Here are some key aspects of predictive analytics:
- Data Preparation: Preparing and cleansing the data to ensure its quality and suitability for analysis. This includes handling missing values, outliers, and transforming the data into a format suitable for modeling.
- Feature Selection and Engineering: Identifying the most relevant features or variables that are likely to have predictive power. This involves selecting informative variables and creating new derived features that may enhance the prediction models.

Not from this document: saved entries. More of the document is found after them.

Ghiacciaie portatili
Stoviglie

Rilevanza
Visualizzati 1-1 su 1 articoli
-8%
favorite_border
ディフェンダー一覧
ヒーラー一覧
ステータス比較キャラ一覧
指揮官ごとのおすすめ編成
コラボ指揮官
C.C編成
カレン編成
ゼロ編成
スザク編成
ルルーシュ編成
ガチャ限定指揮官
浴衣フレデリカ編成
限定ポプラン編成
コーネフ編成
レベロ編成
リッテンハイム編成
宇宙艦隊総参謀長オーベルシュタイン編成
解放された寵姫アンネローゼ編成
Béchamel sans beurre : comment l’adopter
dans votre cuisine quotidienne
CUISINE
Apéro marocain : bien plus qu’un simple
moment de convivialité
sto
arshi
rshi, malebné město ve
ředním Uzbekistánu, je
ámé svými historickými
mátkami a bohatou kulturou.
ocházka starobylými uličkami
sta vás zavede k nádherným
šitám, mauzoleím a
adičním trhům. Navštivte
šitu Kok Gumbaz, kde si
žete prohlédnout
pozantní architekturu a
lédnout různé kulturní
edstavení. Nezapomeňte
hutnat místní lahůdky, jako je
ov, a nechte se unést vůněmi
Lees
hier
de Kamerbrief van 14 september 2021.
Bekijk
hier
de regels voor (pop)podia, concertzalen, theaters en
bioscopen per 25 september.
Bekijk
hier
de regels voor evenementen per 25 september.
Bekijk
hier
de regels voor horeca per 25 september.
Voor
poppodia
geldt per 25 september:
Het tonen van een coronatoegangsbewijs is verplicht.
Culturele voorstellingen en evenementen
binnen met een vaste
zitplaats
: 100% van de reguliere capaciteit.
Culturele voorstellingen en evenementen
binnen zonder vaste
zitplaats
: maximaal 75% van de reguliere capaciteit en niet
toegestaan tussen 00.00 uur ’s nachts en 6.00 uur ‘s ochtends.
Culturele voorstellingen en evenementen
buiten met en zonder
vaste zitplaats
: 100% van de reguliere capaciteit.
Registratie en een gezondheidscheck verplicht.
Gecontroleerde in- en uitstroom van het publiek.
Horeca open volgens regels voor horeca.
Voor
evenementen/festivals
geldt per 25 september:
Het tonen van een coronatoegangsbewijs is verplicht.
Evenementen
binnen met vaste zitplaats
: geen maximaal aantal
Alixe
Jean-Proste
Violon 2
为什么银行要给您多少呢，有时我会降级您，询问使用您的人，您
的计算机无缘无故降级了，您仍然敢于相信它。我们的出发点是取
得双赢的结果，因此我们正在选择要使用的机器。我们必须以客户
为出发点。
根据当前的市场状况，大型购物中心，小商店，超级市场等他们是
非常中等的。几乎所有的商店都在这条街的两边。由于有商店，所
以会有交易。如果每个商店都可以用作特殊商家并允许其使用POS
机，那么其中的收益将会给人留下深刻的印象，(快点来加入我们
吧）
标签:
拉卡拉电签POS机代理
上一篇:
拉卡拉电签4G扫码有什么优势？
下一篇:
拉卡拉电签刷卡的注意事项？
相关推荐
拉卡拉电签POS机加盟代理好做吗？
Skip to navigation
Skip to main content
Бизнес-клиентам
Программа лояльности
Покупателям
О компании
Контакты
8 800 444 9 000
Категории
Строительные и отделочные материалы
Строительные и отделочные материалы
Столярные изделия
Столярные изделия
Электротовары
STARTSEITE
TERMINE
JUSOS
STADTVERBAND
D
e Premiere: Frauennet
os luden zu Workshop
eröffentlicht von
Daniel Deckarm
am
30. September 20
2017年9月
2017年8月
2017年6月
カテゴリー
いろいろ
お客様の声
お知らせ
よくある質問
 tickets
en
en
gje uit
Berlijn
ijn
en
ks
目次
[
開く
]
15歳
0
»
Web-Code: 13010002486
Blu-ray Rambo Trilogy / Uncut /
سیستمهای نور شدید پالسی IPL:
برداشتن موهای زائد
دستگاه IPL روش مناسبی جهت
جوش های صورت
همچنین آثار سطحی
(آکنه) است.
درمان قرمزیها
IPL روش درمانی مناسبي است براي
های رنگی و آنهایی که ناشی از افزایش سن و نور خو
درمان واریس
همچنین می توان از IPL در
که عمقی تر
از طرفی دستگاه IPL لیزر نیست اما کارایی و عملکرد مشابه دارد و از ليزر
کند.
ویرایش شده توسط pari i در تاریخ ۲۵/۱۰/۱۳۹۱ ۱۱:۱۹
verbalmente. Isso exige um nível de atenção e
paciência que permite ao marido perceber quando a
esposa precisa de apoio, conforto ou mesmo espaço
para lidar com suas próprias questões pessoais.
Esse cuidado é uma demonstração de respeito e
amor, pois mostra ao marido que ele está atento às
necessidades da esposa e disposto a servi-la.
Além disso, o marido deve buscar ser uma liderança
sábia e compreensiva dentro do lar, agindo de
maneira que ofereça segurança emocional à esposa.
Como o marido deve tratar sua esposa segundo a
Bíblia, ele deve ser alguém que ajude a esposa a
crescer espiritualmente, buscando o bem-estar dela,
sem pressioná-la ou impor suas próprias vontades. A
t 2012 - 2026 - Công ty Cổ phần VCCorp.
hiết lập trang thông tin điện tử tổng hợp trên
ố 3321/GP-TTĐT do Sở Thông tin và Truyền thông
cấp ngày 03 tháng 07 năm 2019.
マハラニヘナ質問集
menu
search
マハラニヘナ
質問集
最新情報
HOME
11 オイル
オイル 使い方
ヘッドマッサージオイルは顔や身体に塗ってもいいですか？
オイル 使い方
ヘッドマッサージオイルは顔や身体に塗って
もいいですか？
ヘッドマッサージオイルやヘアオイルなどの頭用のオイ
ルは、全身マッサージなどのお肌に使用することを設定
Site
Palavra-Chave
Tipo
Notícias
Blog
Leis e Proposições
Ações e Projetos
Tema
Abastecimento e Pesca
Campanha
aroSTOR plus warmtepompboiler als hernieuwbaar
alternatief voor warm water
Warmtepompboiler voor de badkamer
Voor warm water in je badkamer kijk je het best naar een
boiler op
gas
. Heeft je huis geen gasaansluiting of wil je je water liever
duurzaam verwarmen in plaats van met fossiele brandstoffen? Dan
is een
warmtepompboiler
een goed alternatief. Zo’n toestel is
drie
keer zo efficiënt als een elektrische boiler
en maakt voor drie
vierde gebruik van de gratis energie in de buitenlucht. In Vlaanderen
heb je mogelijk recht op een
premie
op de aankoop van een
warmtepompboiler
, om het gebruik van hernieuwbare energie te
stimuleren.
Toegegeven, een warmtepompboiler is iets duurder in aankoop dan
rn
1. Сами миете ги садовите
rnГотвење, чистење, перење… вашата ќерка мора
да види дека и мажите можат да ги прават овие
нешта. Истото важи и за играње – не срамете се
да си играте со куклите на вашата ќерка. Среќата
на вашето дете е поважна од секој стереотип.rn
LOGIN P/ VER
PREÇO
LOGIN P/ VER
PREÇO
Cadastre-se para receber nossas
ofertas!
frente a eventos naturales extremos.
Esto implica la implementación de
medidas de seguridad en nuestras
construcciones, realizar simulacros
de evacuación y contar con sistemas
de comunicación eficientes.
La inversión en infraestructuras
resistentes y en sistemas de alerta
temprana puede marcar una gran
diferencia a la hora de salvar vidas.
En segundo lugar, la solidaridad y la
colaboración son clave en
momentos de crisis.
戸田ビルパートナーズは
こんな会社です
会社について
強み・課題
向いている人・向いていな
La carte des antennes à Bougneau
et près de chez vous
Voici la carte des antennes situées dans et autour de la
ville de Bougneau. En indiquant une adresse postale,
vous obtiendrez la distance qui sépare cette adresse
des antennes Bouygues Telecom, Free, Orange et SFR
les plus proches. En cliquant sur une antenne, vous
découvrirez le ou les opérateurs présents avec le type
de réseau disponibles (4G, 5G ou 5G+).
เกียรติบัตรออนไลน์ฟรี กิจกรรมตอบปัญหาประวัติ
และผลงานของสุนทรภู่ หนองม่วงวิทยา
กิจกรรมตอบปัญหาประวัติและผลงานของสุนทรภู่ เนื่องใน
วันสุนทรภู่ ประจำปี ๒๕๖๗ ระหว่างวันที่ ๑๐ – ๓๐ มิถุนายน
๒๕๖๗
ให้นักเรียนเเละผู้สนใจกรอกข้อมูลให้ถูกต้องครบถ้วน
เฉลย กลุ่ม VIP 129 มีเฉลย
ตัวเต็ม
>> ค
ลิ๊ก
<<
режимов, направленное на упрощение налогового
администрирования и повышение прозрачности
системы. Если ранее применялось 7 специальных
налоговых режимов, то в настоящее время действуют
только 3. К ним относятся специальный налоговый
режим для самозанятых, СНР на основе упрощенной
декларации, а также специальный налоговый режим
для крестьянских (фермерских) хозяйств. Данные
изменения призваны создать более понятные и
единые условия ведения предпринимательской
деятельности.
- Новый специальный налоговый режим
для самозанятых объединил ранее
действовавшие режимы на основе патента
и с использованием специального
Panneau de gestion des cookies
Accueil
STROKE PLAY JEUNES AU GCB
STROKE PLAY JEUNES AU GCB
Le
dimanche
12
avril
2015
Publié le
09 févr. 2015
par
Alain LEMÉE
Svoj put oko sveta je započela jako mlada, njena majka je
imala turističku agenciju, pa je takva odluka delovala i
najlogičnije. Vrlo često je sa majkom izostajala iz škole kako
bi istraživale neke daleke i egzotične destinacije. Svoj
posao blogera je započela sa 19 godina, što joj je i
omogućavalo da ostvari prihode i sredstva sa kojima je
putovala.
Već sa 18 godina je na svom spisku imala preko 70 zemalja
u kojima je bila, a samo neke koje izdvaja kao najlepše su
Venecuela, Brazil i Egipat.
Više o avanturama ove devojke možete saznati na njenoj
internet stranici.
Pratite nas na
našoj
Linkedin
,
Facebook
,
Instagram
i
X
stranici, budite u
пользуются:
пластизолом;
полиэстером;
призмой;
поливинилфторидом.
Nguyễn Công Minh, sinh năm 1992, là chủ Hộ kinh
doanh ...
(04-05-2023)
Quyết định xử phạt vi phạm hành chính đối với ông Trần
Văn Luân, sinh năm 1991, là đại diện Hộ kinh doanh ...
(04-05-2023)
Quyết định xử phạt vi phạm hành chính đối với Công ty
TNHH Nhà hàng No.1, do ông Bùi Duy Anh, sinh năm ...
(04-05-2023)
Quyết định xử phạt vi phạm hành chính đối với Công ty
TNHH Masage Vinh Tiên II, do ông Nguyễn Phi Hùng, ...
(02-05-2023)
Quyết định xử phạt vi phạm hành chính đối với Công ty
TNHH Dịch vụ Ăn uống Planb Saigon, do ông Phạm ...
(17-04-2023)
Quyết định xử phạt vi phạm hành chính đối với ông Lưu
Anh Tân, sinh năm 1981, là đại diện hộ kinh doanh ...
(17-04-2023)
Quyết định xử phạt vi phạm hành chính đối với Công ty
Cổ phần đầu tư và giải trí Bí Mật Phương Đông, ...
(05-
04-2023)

- Model Development: Building statistical or machine learning models based on the historical data. Common techniques used in predictive analytics include regression analysis, decision trees, random forests, support vector machines, neural networks, and ensemble methods.
- Training and Evaluation: Training the predictive models using a portion of the historical data and evaluating their performance on another portion of the data. This is done to assess how well the models generalize to unseen data and to select the best-performing model.
- Prediction and Forecasting: Applying the trained models to new or future data to generate predictions or forecasts. These predictions can be in the form of numerical values, classifications, or probabilities.
- Model Validation: Validating the predictive models by comparing the predicted outcomes with the actual outcomes observed in real-world scenarios. This helps assess the accuracy and reliability of the models.
4. Prescriptive Analytics
Prescriptive analytics finally provides a response to the query, “What should we do next?”
Prescriptive analytics recommends actionable takeaways after considering all potential aspects in a circumstance. Making decisions based on data can be extremely helpful when using this kind of analytics.
To complete the video game illustration: What should your team decide to do in light of the anticipated seasonality trend brought on by the holiday gift-giving season? Perhaps you decide to do an A/B test with two adverts, one geared toward customers and the other towards the product’s end-users (children) (their parents). The results of that experiment can help determine how best to further capitalise on the seasonal rise and its purported cause. Or, perhaps you decide to step up your marketing initiatives in September with messages centred around the holidays to try to prolong the boost.
Here are some key aspects of prescriptive analytics:
- Optimization Modeling: Developing mathematical or computational models that represent the problem domain and capture the relationships between variables, constraints, and objectives. These models aim to find the best solution that maximizes performance or minimizes costs based on predefined criteria.
- Constraint Analysis: Identifying and incorporating constraints and limitations into the optimization models. These constraints could be related to resource availability, capacity limits, regulatory requirements, or business rules that need to be adhered to.
- Scenario Analysis: Conducting “what-if” analysis by simulating different scenarios and evaluating their potential outcomes. This helps assess the impact of different decisions or actions on the desired outcomes and facilitates decision-making under various conditions.
- Decision Support Systems: Developing decision support tools or systems that can assist decision-makers in evaluating alternative courses of action and selecting the optimal solution. These systems often provide interactive interfaces and visualizations to aid in the decision-making process.
- Recommendation Engines: Implementing recommendation systems that utilize advanced algorithms to suggest the best actions or options based on user preferences, historical data, and real-time information. These engines are commonly used in personalized marketing, content recommendation, and product recommendation.
- Continuous Learning and Adaptation: Prescriptive analytics systems can be designed to continuously learn from new data, feedback, and outcomes. This allows for the refinement and adaptation of models and recommendations over time, leading to improved decision-making and performance optimization.